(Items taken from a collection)
##############################

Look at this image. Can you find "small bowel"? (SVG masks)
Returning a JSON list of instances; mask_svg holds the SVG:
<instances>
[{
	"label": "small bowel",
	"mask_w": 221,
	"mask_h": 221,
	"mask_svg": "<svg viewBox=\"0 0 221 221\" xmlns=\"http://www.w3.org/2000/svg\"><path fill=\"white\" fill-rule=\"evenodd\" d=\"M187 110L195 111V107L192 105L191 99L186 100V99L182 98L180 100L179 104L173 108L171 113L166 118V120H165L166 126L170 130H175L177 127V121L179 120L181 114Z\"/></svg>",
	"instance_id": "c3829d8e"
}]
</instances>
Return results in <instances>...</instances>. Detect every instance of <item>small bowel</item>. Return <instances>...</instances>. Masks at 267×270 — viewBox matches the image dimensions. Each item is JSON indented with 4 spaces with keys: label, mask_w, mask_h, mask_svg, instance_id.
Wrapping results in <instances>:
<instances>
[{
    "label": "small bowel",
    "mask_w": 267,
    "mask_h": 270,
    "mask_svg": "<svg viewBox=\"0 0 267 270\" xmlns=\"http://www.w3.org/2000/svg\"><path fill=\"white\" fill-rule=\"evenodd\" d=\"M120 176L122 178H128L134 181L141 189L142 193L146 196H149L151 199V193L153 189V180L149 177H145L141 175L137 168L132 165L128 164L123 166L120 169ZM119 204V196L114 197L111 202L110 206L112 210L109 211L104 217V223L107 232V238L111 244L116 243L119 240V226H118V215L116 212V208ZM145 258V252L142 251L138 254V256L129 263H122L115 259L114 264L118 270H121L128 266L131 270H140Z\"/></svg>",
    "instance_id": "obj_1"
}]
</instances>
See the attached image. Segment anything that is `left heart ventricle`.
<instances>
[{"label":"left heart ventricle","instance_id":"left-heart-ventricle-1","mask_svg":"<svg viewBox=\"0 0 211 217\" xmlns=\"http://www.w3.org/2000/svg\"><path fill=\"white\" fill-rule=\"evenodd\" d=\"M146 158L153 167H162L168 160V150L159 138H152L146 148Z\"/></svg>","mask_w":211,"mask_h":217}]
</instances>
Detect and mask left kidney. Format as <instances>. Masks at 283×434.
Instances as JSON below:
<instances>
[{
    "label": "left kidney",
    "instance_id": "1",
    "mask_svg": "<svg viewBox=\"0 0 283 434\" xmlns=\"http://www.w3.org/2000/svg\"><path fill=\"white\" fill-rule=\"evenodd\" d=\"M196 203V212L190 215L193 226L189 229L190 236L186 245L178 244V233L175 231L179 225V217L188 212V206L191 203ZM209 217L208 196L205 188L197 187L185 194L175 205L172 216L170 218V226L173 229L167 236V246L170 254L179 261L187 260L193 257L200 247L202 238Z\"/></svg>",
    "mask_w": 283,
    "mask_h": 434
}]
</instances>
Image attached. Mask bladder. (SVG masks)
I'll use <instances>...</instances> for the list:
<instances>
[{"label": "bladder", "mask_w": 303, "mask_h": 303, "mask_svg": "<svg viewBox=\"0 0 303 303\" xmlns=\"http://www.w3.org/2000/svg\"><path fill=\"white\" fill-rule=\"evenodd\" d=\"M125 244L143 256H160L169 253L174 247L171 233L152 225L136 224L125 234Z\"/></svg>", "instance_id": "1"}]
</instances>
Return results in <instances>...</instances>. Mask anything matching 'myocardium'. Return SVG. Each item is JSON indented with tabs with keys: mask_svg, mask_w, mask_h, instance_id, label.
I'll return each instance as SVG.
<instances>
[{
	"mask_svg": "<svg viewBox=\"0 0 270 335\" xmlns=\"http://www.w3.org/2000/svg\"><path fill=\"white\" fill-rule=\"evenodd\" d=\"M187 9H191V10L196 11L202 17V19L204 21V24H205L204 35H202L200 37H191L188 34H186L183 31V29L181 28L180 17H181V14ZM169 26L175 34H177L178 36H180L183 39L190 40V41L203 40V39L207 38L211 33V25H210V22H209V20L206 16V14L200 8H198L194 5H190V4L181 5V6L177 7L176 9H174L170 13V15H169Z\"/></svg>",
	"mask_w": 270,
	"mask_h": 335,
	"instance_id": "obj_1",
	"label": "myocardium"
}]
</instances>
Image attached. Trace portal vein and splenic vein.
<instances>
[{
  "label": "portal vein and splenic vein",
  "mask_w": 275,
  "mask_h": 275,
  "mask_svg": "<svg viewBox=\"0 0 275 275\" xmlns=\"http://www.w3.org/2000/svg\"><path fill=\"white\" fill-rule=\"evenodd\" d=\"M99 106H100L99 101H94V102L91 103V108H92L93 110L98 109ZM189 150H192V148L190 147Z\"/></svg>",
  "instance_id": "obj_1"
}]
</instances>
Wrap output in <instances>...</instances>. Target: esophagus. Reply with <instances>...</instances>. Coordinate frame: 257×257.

##############################

Reproduce every one of the items above, unchanged and character for character.

Look at this image. Can you find "small bowel"? (SVG masks)
Returning a JSON list of instances; mask_svg holds the SVG:
<instances>
[{
	"label": "small bowel",
	"mask_w": 221,
	"mask_h": 221,
	"mask_svg": "<svg viewBox=\"0 0 221 221\" xmlns=\"http://www.w3.org/2000/svg\"><path fill=\"white\" fill-rule=\"evenodd\" d=\"M187 110L195 111V107L192 105L191 99L186 100V99L182 98L180 100L179 104L173 108L171 113L166 118V120H165L166 126L170 130H175L177 127V121L179 120L181 114Z\"/></svg>",
	"instance_id": "c3829d8e"
}]
</instances>
Return results in <instances>...</instances>. Detect every instance of <item>small bowel</item>. Return <instances>...</instances>. Masks at 267×270 — viewBox matches the image dimensions. Each item is JSON indented with 4 spaces with keys: label, mask_w, mask_h, mask_svg, instance_id.
Wrapping results in <instances>:
<instances>
[{
    "label": "small bowel",
    "mask_w": 267,
    "mask_h": 270,
    "mask_svg": "<svg viewBox=\"0 0 267 270\" xmlns=\"http://www.w3.org/2000/svg\"><path fill=\"white\" fill-rule=\"evenodd\" d=\"M120 176L122 178H128L134 181L141 189L142 193L146 196H149L151 199V193L153 189V180L149 177H145L141 175L137 168L132 165L128 164L123 166L120 169ZM119 204V196L114 197L111 202L110 206L112 210L109 211L104 217V223L107 232V238L111 244L116 243L119 240V226H118V215L116 212V208ZM145 258V252L142 251L138 254V256L129 263H122L115 259L114 264L118 270H121L128 266L131 270H140Z\"/></svg>",
    "instance_id": "obj_1"
}]
</instances>
See the attached image. Segment anything that is `left heart ventricle`.
<instances>
[{"label":"left heart ventricle","instance_id":"left-heart-ventricle-1","mask_svg":"<svg viewBox=\"0 0 211 217\" xmlns=\"http://www.w3.org/2000/svg\"><path fill=\"white\" fill-rule=\"evenodd\" d=\"M146 158L153 167H162L168 160V150L159 138H152L146 148Z\"/></svg>","mask_w":211,"mask_h":217}]
</instances>
Detect and mask left kidney. Format as <instances>. Masks at 283×434.
Instances as JSON below:
<instances>
[{
    "label": "left kidney",
    "instance_id": "1",
    "mask_svg": "<svg viewBox=\"0 0 283 434\" xmlns=\"http://www.w3.org/2000/svg\"><path fill=\"white\" fill-rule=\"evenodd\" d=\"M196 203V212L190 215L193 226L189 229L190 236L186 245L178 244V233L175 231L179 225V217L188 212V206L191 203ZM209 217L208 196L205 188L197 187L185 194L175 205L172 216L170 218V226L173 229L167 236V246L170 254L179 261L187 260L193 257L200 247L202 238Z\"/></svg>",
    "mask_w": 283,
    "mask_h": 434
}]
</instances>
Image attached. Mask bladder. (SVG masks)
I'll use <instances>...</instances> for the list:
<instances>
[{"label": "bladder", "mask_w": 303, "mask_h": 303, "mask_svg": "<svg viewBox=\"0 0 303 303\" xmlns=\"http://www.w3.org/2000/svg\"><path fill=\"white\" fill-rule=\"evenodd\" d=\"M125 244L143 256H160L169 253L174 247L171 233L152 225L136 224L125 234Z\"/></svg>", "instance_id": "1"}]
</instances>
Return results in <instances>...</instances>. Mask anything matching 'myocardium'. Return SVG. Each item is JSON indented with tabs with keys: mask_svg, mask_w, mask_h, instance_id, label.
I'll return each instance as SVG.
<instances>
[{
	"mask_svg": "<svg viewBox=\"0 0 270 335\" xmlns=\"http://www.w3.org/2000/svg\"><path fill=\"white\" fill-rule=\"evenodd\" d=\"M187 9H191V10L196 11L202 17V19L204 21V24H205L204 35H202L200 37H191L188 34H186L183 31V29L181 28L180 17H181V14ZM169 26L175 34H177L178 36H180L183 39L190 40V41L203 40V39L207 38L211 33V25H210V22H209V20L206 16V14L200 8H198L194 5H190V4L181 5V6L177 7L176 9H174L170 13V15H169Z\"/></svg>",
	"mask_w": 270,
	"mask_h": 335,
	"instance_id": "obj_1",
	"label": "myocardium"
}]
</instances>
Image attached. Trace portal vein and splenic vein.
<instances>
[{
  "label": "portal vein and splenic vein",
  "mask_w": 275,
  "mask_h": 275,
  "mask_svg": "<svg viewBox=\"0 0 275 275\" xmlns=\"http://www.w3.org/2000/svg\"><path fill=\"white\" fill-rule=\"evenodd\" d=\"M99 106H100L99 101H94V102L91 103V108H92L93 110L98 109ZM189 150H192V148L190 147Z\"/></svg>",
  "instance_id": "obj_1"
}]
</instances>
Wrap output in <instances>...</instances>. Target: esophagus. Reply with <instances>...</instances>. Coordinate frame: 257×257.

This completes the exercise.